2

I'm using this PHP function for SEO urls. It's working fine with Latin words, but my urls are on Cyrillic. This regex - /[^a-z0-9_\s-]/ is not working with Cyrillic chars, please help me to make it works with non-Latin chars.

function seoUrl($string) {
    // Lower case everything
    $string = strtolower($string);
    // Make alphanumeric (removes all other characters)
    $string = preg_replace('/[^a-z0-9_\s-]/', '', $string);
    // Clean up multiple dashes or whitespaces
    $string = preg_replace('/[\s-]+/', ' ', $string);
    // Convert whitespaces and underscore to dash
    $string = preg_replace('/[\s_]/', '-', $string);
    return $string;
}
Ωmega
  • 42,614
  • 34
  • 134
  • 203
Vesselina Taneva
  • 115
  • 2
  • 10

2 Answers2

2

You need to use a Unicode script for Cyrillic alphabet that fortunately PHP PCRE supports it using \p{Cyrillic}. Besides you have to set u (unicode) flag to predict engine behavior. You may also need i flag for enabling case-insensitivity like A-Z:

~[^\p{Cyrillic}a-z0-9_\s-]~ui

You don't need to double escape \s.

PHP code:

preg_replace('~[^\p{Cyrillic}a-z0-9_\s-]+~ui', '', $string);
Ωmega
  • 42,614
  • 34
  • 134
  • 203
revo
  • 47,783
  • 14
  • 74
  • 117
1

To learn more about Unicode Regular Expressions see this article.

\p{L} or \p{Letter} matches any kind of letter from any language.

To match only Cyrillic characters, use \p{Cyrillic}

Since Cyrillic characters are not standard ASCII characters, you have to use u flag/modifier, so regex will recognize Unicode characters as needed.

Be sure to use mb_strtolower instead of strtolower, as you work with unicode characters.

Because you convert all characters to lowercase, you don't have to use i regex flag/modifier.


The following PHP code should work for you:

function seoUrl($string) {
    // Lower case everything
    $string = mb_strtolower($string);
    // Make alphanumeric (removes all other characters)
    $string = preg_replace('/[^\p{Cyrillic}a-z0-9\s_-]+/u', '', $string);
    // Clean up multiple dashes or whitespaces
    $string = preg_replace('/[\s-]+/', ' ', $string);
    // Convert whitespaces and underscore to dash
    $string = preg_replace('/[\s_]/', '-', $string);
    return $string;
}

Furthermore, please note that \p{InCyrillic_Supplementary} matches all Cyrillic Supplementary characters and \p{InCyrillic} matches all non-Supplementary Cyrillic characters.

Ωmega
  • 42,614
  • 34
  • 134
  • 203

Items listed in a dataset
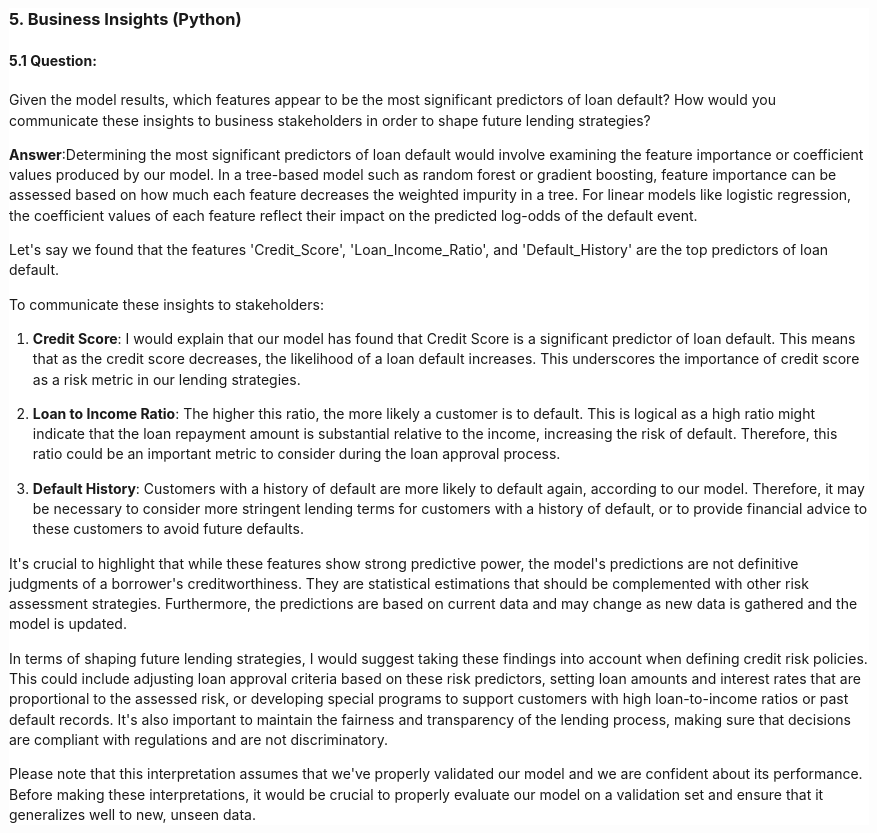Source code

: ### 5. Business Insights (Python)

#### 5.1 **Question**:
Given the model results, which features appear to be the most significant predictors of loan default? How would you communicate these insights to business stakeholders in order to shape future lending strategies?

  

**Answer**:Determining the most significant predictors of loan default would involve examining the feature importance or coefficient values produced by our model. In a tree-based model such as random forest or gradient boosting, feature importance can be assessed based on how much each feature decreases the weighted impurity in a tree. For linear models like logistic regression, the coefficient values of each feature reflect their impact on the predicted log-odds of the default event.

  

Let's say we found that the features 'Credit_Score', 'Loan_Income_Ratio', and 'Default_History' are the top predictors of loan default.

  

To communicate these insights to stakeholders:

  

1. **Credit Score**: I would explain that our model has found that Credit Score is a significant predictor of loan default. This means that as the credit score decreases, the likelihood of a loan default increases. This underscores the importance of credit score as a risk metric in our lending strategies.

  

2. **Loan to Income Ratio**: The higher this ratio, the more likely a customer is to default. This is logical as a high ratio might indicate that the loan repayment amount is substantial relative to the income, increasing the risk of default. Therefore, this ratio could be an important metric to consider during the loan approval process.

  

3. **Default History**: Customers with a history of default are more likely to default again, according to our model. Therefore, it may be necessary to consider more stringent lending terms for customers with a history of default, or to provide financial advice to these customers to avoid future defaults.

  

It's crucial to highlight that while these features show strong predictive power, the model's predictions are not definitive judgments of a borrower's creditworthiness. They are statistical estimations that should be complemented with other risk assessment strategies. Furthermore, the predictions are based on current data and may change as new data is gathered and the model is updated.

  

In terms of shaping future lending strategies, I would suggest taking these findings into account when defining credit risk policies. This could include adjusting loan approval criteria based on these risk predictors, setting loan amounts and interest rates that are proportional to the assessed risk, or developing special programs to support customers with high loan-to-income ratios or past default records. It's also important to maintain the fairness and transparency of the lending process, making sure that decisions are compliant with regulations and are not discriminatory.

  

Please note that this interpretation assumes that we've properly validated our model and we are confident about its performance. Before making these interpretations, it would be crucial to properly evaluate our model on a validation set and ensure that it generalizes well to new, unseen data.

Task instructions.
**A.** In the forum thread, rewrite the paragraph that begins "You need to use a Unicode script" more briefly, keeping its main facts.
**B.** From the rows, output everything from the line containing "3. **Default History**: Customers" down to the line containing "It's crucial to", copied exactly.
The forum thread and the rows come from separate sources.

Answers by item number.
**A.** PHP PCRE supports the Unicode script \p{Cyrillic} for the Cyrillic alphabet. Set the u (unicode) flag to predict engine behavior, and you may also need the i flag for case-insensitivity, as with A-Z.

**B.**
3. **Default History**: Customers with a history of default are more likely to default again, according to our model. Therefore, it may be necessary to consider more stringent lending terms for customers with a history of default, or to provide financial advice to these customers to avoid future defaults.

  

It's crucial to highlight that while these features show strong predictive power, the model's predictions are not definitive judgments of a borrower's creditworthiness. They are statistical estimations that should be complemented with other risk assessment strategies. Furthermore, the predictions are based on current data and may change as new data is gathered and the model is updated.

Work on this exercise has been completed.